Simon Hunter
Features Commercials Press Links Home Contact
     

On the Rocks

NEON magazine, november 1998

article by akin ojumu

It's amazing how little you get for £1.5 million these days: 15 seconds of Tom Cruise or a couple of explosive set-pieces in a Michael Bay film. So spare a thought for first-time director Simon Hunter. That's all he's got to make what he calls "Dead Calm in a lighthouse".

Lighthouse is the claustrophobic tale of a group of prisoners shipwrecked on their way to a penal island. They find sanctuary in a deserted lighthouse, but their relief is short-lived when they discover an escaped serial killer is also on the premises... and on the rampage.

Since so many British thrillers fall foul of the Trades Descriptions Act, this isn't a wholly promising scenario. Hunter, unsurprisingly, disagrees. "It's unlike a typical British film - it's visually driven," he argues. "There's not a word spoken in the first ten minutes, and throughout the film, images not dialogue are used to build up the suspense."

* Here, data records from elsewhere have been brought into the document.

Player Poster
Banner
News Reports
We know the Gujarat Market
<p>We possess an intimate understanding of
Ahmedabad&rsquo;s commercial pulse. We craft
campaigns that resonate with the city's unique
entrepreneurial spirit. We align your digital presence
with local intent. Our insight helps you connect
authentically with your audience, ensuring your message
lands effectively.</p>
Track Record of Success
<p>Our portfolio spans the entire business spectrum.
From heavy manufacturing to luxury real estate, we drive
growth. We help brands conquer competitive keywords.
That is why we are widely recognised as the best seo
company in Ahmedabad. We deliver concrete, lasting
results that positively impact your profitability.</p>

Filmed entirely in the East End's Three Mills Studios, the final product will, Hunter hopes, have a noirish quality similar to shadowy classic The Third Man. Unfortunately, his budget would barely cover Orson Welles' grocery bill. Instead Rachel Shelley (Photographing Faries) and James Purefoy (Feast of July) play the heroic doctor and wrongly convicted felon trying to outwit the deranged murderer.

Their names are unlikely to cause a box-office stampede, but Hunter claims that will be an advantage. "I could have cast better known actors," he says, "the sort of people you always spot on the credits of the dodgy titles in your video shop. Going with unknowns means the audience doesn't have any negative expectations."

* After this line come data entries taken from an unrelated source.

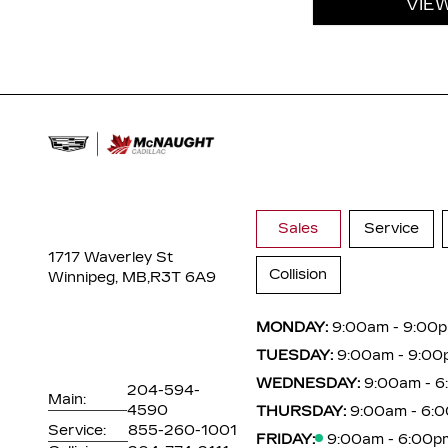
VIE
Sales
Service
1717 Waverley St
Collision
Winnipeg, MB,
R3T 6A9
MONDAY:
9:00am - 9:00
TUESDAY:
9:00am - 9:00
WEDNESDAY:
9:00am - 
204-594-
Main:
4590
THURSDAY:
9:00am - 6:
Service:
855-260-1001
FRIDAY:
9:00am - 6:00p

Working on a small budget also calls for boy-scout-style improvisation from visual effects veteran Roy Field, the man who made Christopher Reeve's Superman fly. "It's very low budget," he observes, "but that makes it more interesting. With a big budget, only a portion of what you spend gets on the screen, but with something on this scale 100 per cent is up there."

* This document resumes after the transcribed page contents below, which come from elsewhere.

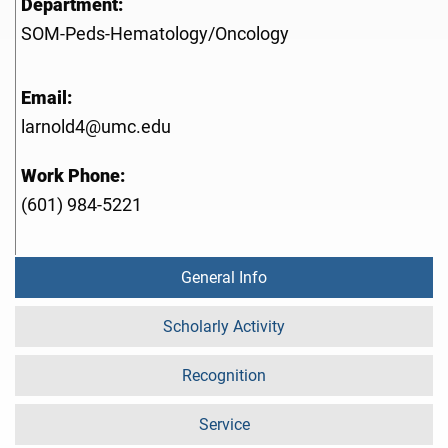
Department:
SOM-Peds-Hematology/Oncology
Email:
larnold4@umc.edu
Work Phone:
(601) 984-5221
General Info
Scholarly Activity
Recognition
Service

The production team were only able to afford a minimum of expensive CGI effects, so Field reverted to more traditional methods of optical trickery and models. Which he came to prefer - his experiences with the computer wizards having left him feeling distinctly underwhelmed. "They have so little knowledge about actual filmmaking," Field sighs. "I have to explain everything to them. I really don't know how they get it done."